La curiosidad o el afán de conocer es tan sólo una forma de deseo.

Pues el yo aspira a ser y no sólo a conocer.

El deseo toma carácter serio, profundo, metafísico, sólo cuando no se contenta con el mero conocimiento, éste supone un objeto dado al que procura abarcar interiormente por un acto de contemplación. Pero el verdadero deseo se adelanta al objeto hacia el cual tiende: apresura  su advenimiento. Para él, objeto; posee un sentido y un valor que ponen en movimiento nuestra facultad de amar y de actuar y nos obligan a realizarlo.

El deseo nos incita a crearnos a nosotros mismos al colaborar en la creación del mundo.
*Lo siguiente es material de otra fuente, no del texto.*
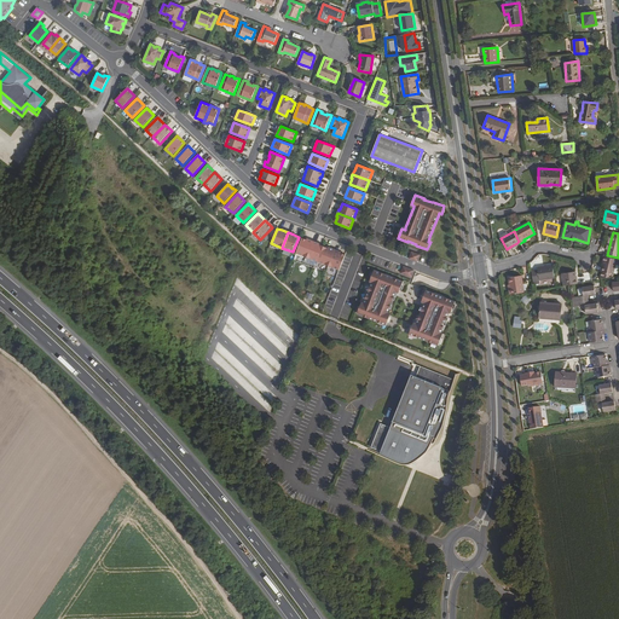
[(302,238),(296,253),(307,258),(313,242),(306,239),(302,238)]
Porque el mundo no puede tener para nosotros otro sentido que el de permitirnos realizarnos al realizarlo.

La vida de la conciencia sólo puede resultarnos interesante cuando nos permite producir incesantemente nuestro propio ser al tiempo que producimos a nuestro alrededor un  orden mejor que es la prolongación de nosotros  mismos y del que somos responsables. Ahora bien solamente el deseo puede transformar el porvenir, en una meta que nos atraiga, nos obligue y nos parezca mas perfecta que todo lo que se encuentra ante nosotros. Las tres ideas de porvenir, de deseo y de bien son inseparables; se sostienen mutuamente; dan vida a la conciencia y significación al mundo.

El deseo nos permite captar en sus origen mismo toda la vida del yo.

El deseo supone la falta de algo. Pero el deseo no queda agotado con la sensación de carencia; es asimismo una aspiración hacia aquello de que carece. En la actividad que procura obtenerlo nos da de antemano una especie de posesión mas desinteresada y más espiritual que la que nos brindaría la realidad deseada.

El valor del deseo y su identidad con la vida misma se ven confirmados por el estado de la conciencia cuando el deseo la abandona. Pero la supresión del deseo crea una indiferencia total que es la muerte de la conciencia.